Le Canada a fait un gain net de 18000 emplois en mars, caractérisé surtout par des gains dans l’emploi à temps partiel. L’économie a ajouté 82000 emplois au cours du dernier trimestre, le meilleur résultat en deux ans. Les gains ont renforcé la tendance de la reprise économique et ont réaffirmé le fait que le taux de chômage a atteint son sommet.

De plus, l’amélioration des perspectives d’emploi contribue à renforcer la confiance des consommateurs et le marché de l’immobilier : les ventes au détail sont de retour aux niveaux d’avant crise et les prix des maisons sont en hausse à un rythme étonnant.

Par ailleurs, il est évident que l’activité économique s’accélère et les sondages montrent que les intentions de dépenses en immobilisations de la part des entreprises ont grimpé en flèche. Les nouvelles commandes manufacturières sont plus élevées que prévu et les exportations se redressent graduellement (bien que toujours négatif sur une base annuelle).

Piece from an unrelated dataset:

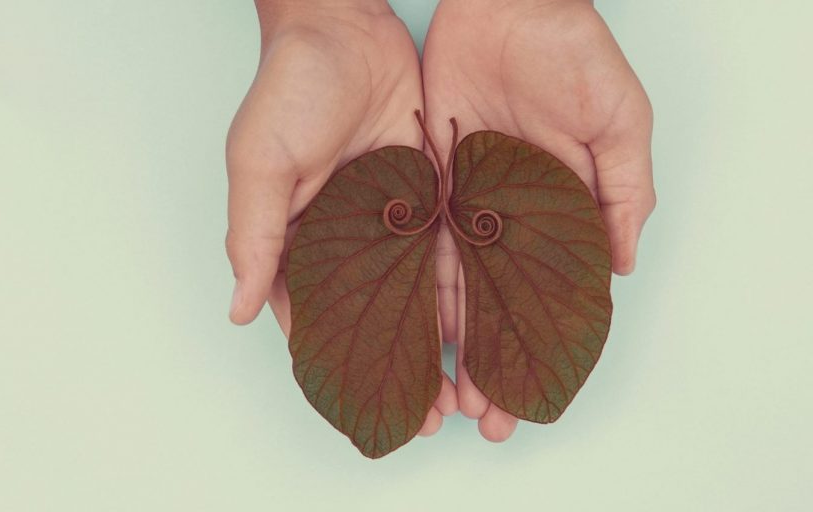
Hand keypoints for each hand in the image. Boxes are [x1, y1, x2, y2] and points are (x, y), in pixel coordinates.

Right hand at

Par conséquent, l’argument pour les hausses de taux de la Banque du Canada est évident. Ne soyons pas étonnés de voir les profits des entreprises canadiennes surprendre à la hausse les anticipations des analystes. Les Bourses canadiennes devraient ainsi mieux faire que l’indice de référence mondial et la devise canadienne demeure le bon choix pour les investisseurs canadiens.